Dans son récent rapport sur l'Internet, les enjeux pour la France, l'Aftel se penche sur le marketing interactif. Qualifiés de "révolution", les médias interactifs "obligent à retravailler totalement la manière de communiquer et d'échanger traditionnelles". Exemple : avec le marketing interactif, c'est le client/prospect qui choisit la transaction au lieu de la subir. Mais dans ce nouveau cas de figure, aucune aide commerciale n'est possible. Recette de l'Aftel : "il faut réétudier les critères habituels de l'offre et concevoir une argumentation interactive qui tienne lieu de véritable face à face". L'association conclue son chapitre en énumérant les "bonnes questions à se poser pour exploiter l'interactivité". L'entreprise concernée doit se demander : comment travailler sa présence sur le terrain commercial grâce aux médias interactifs ; bien intégrer les spécificités de chaque média ; offrir une présence continuelle et à valeur ajoutée ; se différencier par le contenu par raport aux autres entreprises, à médias d'accès égaux ; sauvegarder l'identité, l'espace et l'imaginaire de la marque ; vendre et proposer des produits et services par des signes (présentation immatérielle d'une offre matérielle) ; gérer l'exigence et le retour à donner au client/prospect dans sa quête de temps réel et de réponse pesonnalisée.

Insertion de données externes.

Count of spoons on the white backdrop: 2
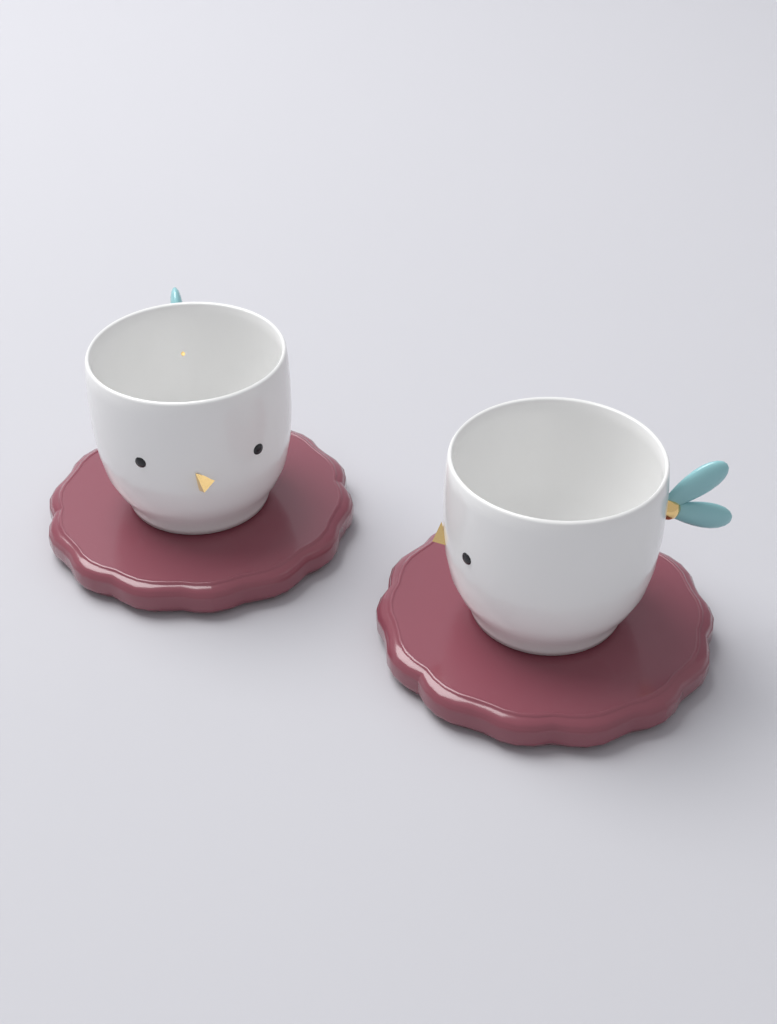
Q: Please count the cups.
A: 2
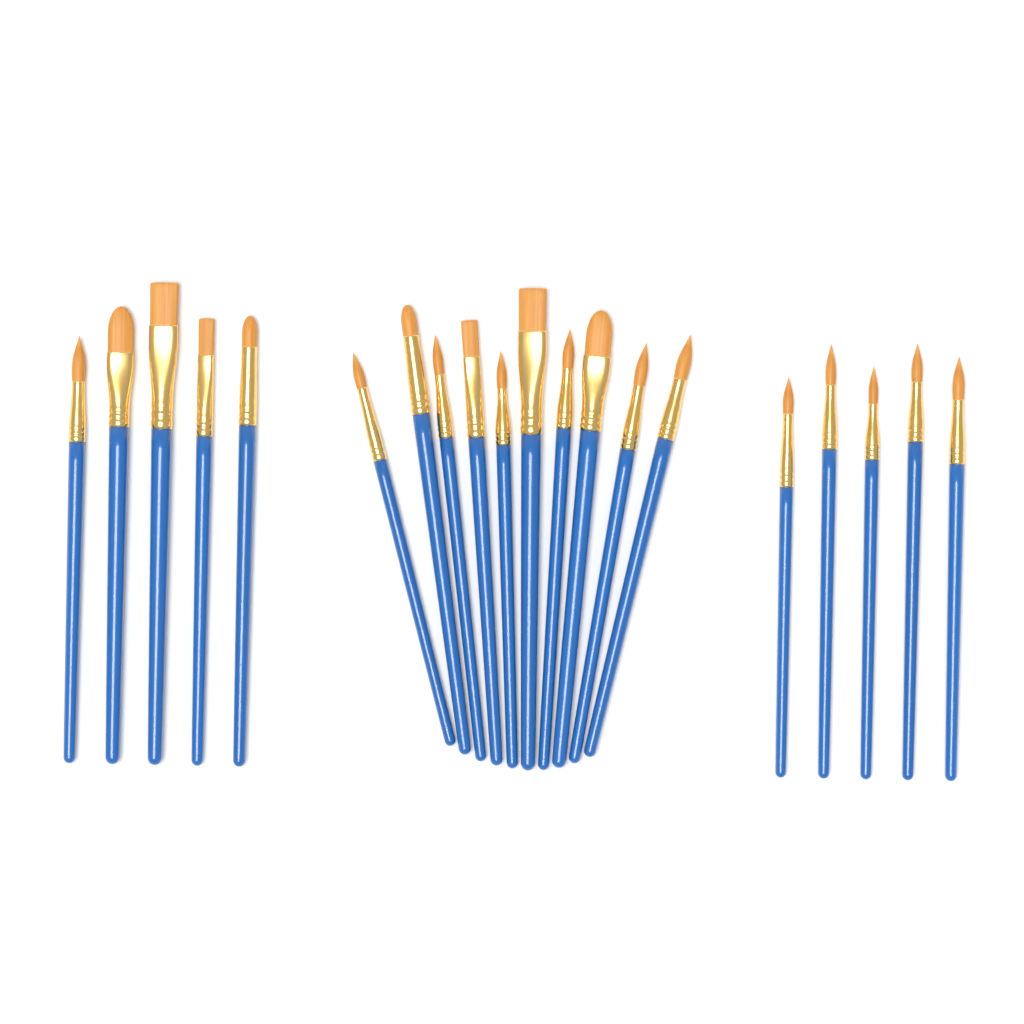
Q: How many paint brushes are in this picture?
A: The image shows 20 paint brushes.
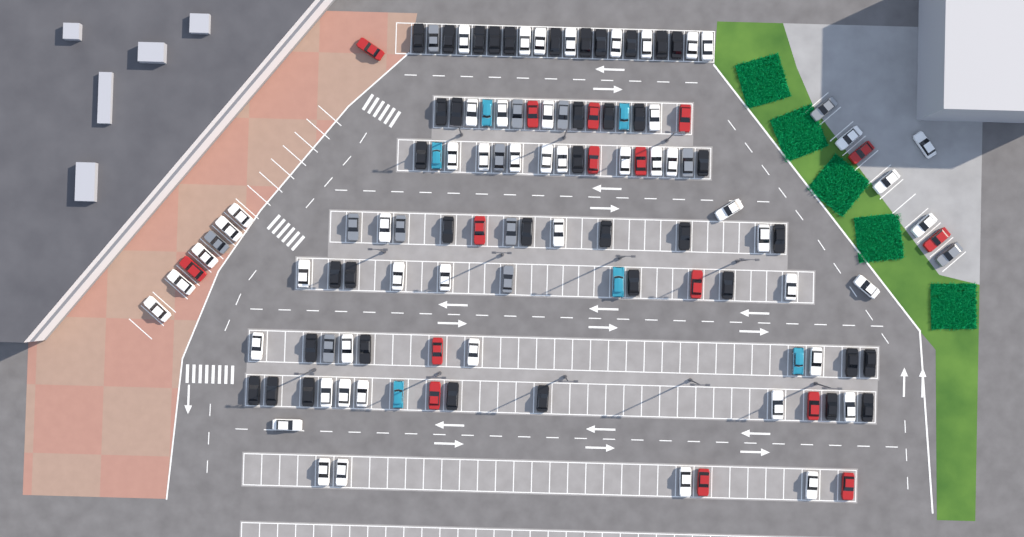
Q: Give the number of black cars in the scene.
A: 39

Le Cetelem monte un extranet


Pionnier du Minitel en 1983, le Cetelem continue d'employer les nouvelles technologies. Il vient de créer un extranet qui devrait être opérationnel dès ce début d'année. Cette technique consiste à créer un réseau sécurisé et fermé qui emploie les technologies de l'Internet. En pratique, les commerçants affiliés au Cetelem pourront envoyer les dossiers d'adhésion sur le Web directement depuis le point de vente vers le centre d'autorisation du groupement. «L'accès est cinquante fois plus rapide qu'avec le Minitel. On estime un gain de temps de 25 % sur une demande de crédit», estime Alain Le Maistre, responsable des relations extérieures. De plus, la transmission d'images va permettre au management d'améliorer la formation de vendeurs sur les dossiers de crédit. Les possibilités en matière de fidélisation sont également importantes. En enrichissant leur base de données clients, les enseignes connectées à l'extranet pourront faire un véritable datamining de leurs prospects et déclencher des offres commerciales personnalisées. Objectif : mille postes branchés en 1998 dans une centaine d'enseignes affiliées. La facturation se fera sur le mode du 3613. Le Minitel ne sera bien sûr pas abandonné et vivra conjointement au nouveau système. Aujourd'hui, 95 % des dossiers de demandes de crédit issues des magasins sont envoyés par le Minitel. Avec le développement de lignes spécialisées et des accès par satellite, l'avenir s'annonce totalement cyber pour le crédit aux particuliers.